Empty the contents of the tank into a fuel-safe container and take it to a service center for disposal. Wipe down the inside of the tank with a towel wrapped around a stick and then spray compressed air or some WD-40 into it. "WD" stands for "water displacement," so this is actually a correct use of this product. Let the tank air-dry while you continue the cleanup.
Cleaning Water From the Oil Reservoir
Most lawn mowers these days have four-stroke engines, which means they have a separate oil reservoir (two-stroke engines use a mixture of gas and oil). If water has gotten into the oil, the oil will turn a milky white color, and you'll be able to see this in the end of the spark plug. That's bad because it means the oil isn't lubricating properly.
To get out the contaminated oil, you will have to tilt the mower, so move it onto a level surface and put some newspaper underneath it. Remove the dipstick, place a container next to the oil port, and tilt the mower toward the container to allow oil to flow into it. Gradually increase the tilt until the oil stops flowing and then dispose of the contaminated oil along with the contaminated fuel.

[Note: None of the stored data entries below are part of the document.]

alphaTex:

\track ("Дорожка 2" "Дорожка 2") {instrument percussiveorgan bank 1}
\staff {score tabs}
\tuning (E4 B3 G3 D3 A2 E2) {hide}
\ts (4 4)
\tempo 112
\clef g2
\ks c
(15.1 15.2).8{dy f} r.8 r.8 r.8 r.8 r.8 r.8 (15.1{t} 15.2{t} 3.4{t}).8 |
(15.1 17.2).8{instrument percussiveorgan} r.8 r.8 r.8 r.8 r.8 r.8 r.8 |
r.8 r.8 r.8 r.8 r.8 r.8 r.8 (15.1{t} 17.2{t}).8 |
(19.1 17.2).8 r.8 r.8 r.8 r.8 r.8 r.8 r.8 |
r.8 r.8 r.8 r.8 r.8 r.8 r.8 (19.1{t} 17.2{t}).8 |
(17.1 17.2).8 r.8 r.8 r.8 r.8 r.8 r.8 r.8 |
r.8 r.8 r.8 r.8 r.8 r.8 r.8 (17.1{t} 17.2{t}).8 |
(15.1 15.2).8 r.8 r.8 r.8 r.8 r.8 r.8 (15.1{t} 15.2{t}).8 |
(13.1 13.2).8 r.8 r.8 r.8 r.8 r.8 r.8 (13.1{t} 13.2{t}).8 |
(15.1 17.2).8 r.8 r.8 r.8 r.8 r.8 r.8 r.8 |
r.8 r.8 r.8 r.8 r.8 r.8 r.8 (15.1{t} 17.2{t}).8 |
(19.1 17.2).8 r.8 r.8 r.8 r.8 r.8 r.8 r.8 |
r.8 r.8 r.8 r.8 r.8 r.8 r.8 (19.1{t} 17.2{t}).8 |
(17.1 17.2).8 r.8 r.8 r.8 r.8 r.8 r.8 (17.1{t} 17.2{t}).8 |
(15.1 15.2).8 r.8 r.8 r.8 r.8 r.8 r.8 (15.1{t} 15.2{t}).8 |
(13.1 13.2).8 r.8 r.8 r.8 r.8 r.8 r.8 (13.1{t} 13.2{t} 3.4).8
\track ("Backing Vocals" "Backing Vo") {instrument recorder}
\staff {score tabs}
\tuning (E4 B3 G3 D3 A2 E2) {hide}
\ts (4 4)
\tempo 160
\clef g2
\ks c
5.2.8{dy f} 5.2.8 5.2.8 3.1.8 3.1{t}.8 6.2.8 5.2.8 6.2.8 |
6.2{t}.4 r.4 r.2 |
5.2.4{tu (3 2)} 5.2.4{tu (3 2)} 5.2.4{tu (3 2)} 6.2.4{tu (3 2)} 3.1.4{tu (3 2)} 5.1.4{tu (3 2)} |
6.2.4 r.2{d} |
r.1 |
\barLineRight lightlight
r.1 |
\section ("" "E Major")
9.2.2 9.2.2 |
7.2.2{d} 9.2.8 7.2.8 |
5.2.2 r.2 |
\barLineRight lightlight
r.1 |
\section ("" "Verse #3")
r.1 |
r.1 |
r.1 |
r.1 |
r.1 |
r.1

Cleaning Water From the Carburetor
If the water got into the engine by being absorbed by the gasoline, some of it has probably gotten into the carburetor, and when that happens, it often leaves gooey deposits that stop the flow of fuel. You can clean the carburetor with carburetor cleaning fluid, but to do that, you have to remove and disassemble it. Use your owner's manual to guide you for this procedure. If you can't clean the carburetor thoroughly, you may have to replace some parts or all of it.
After cleaning everything, reassemble the parts you took apart; put in fresh oil and fresh gas; install a new spark plug, fuel line, and fuel filter; and start the engine. It may sputter at first, but the heat generated by the engine should take care of any residual moisture you missed, and after a while, the engine should run smoothly.